Escrow Accounts

ITIC has seen an increasing number of sale and purchase brokers being asked to hold deposits on behalf of the buyers and sellers. While not yet a feature of a large number of transactions, the practice is now sufficiently established that it may be considered part of the usual course of business of a sale and purchase broker. A member insured as a sale and purchase broker would therefore be covered by their entry with ITIC in respect of deals where they have acted as brokers. The cover would apply to negligence in operating the account.

This task is falling on shipbrokers due to a reluctance by banks to open closing accounts for S&P transactions. A major reason for their reluctance is the cost of complying with money laundering regulations. Shipbrokers may not face all the detailed regulations applying to banks, but they must ensure that they are aware of the local money laundering regulations and how they would apply to their businesses. A failure to comply with such regulations is a criminal offence and any penalties are likely to fall outside cover.

By accepting instructions to hold money on behalf of the buyers and sellers the broker accepts an obligation to both parties and cannot treat one more favorably than the other. This may create a difficult commercial situation if a dispute arises and one party believes that “their broker” should be doing more to support their position.

It is very important that the duties of the shipbroker are clearly set out in an escrow agreement signed by both buyers and sellers. The agreement should cover both how the money is to be held and the grounds upon which it is to be released.

The Baltic Code provides that members of the Baltic Exchange acting as brokers are required to operate a separate bank account for clients. The agreement will often specify that the money will be held separately from the funds of the broker. The parties will accordingly be protected if the broker becomes insolvent. There is a difference between a client account and one specially opened for a transaction. If, as is usual, the broker is using a general client account that should be made clear in the agreement.

The question of who will receive interest paid on the account should be set out. The broker should not, of course, specify what the rate of interest will be. A common provision is that the rate of interest is to be determined by the bank and shall be the rate for immediately available deposits. The interest on the money while held as a deposit is usually stated to belong to the buyer.

The most obvious concern is that the broker could release the funds wrongly and therefore face a liability for negligence.
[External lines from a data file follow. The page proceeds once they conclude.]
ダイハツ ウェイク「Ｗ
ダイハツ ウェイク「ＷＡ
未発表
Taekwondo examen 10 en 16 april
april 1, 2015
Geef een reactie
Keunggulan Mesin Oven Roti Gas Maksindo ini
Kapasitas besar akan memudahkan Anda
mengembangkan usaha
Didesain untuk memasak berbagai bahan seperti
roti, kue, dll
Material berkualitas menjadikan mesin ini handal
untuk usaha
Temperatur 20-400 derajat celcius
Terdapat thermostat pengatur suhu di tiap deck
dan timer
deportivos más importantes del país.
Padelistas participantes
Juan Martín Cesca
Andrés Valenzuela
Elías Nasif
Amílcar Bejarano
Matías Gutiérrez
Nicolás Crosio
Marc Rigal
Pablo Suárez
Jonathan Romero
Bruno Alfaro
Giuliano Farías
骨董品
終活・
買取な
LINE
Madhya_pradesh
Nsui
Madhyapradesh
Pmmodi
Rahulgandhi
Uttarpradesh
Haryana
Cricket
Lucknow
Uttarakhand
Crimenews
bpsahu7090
A good guiding principle is that the broker should avoid being placed in a position where he has to make a decision as to whether to pay out the funds or not.

The normal wording is:-

“The buyers and the sellers instruct the broker to release the funds in accordance with:-

1) a written instruction signed (jointly or in counterpart) on behalf of both the sellers and buyers;or

2) a final and unappealable decision of an arbitration tribunal or court(*);or

3) an order of a court of competent jurisdiction.”

* There is a problem when releasing against a "final and unappealable" decision. This is because the broker is not in a position to assess whether such an award is "final and unappealable". ITIC recommends it is replaced with "a decision of an arbitration tribunal or court which appears on its face to be final". This provision has caused some principals concern but has been widely accepted.

The broker should seek advice if a dispute arises. Most court systems have a process where a person holding funds as a stakeholder can either pay disputed funds into court or ask the court to determine the issue. Sometimes a provision that the broker has the option at anytime to pay the funds into court is added. An agreement ITIC reviewed recently provided that the principals would reimburse any legal fees incurred by the broker in performing his duties.

Brokers frequently ask about obtaining an indemnity from the principals. This will not prevent the broker being liable “come what may” but it is prudent to add something along the following lines:-

“The buyers and sellers jointly and severally agree:-

i) to indemnify the broker upon first demand against all losses, liabilities, costs and claims and demands arising out of and in connection with our holding of the funds in accordance with his Escrow agreement; and

ii) that the broker’s only obligation is to hold the funds upon the terms set out in this Escrow agreement. We will have no liability for any act or omission taken or not taken by us in good faith. For the avoidance of doubt it is the burden of the party alleging that we have acted in bad faith to produce evidence thereof.”

The agreement should contain a choice of law and jurisdiction clause. The parties will often choose the same law and jurisdiction as governs the MOA. The escrow agreement is however a separate contract and there are obvious advantages in having it subject to the law and jurisdiction where the broker is based.

The managers are always available to advise on the wording of individual escrow agreements and assist members who are caught up in disputes regarding money they are holding.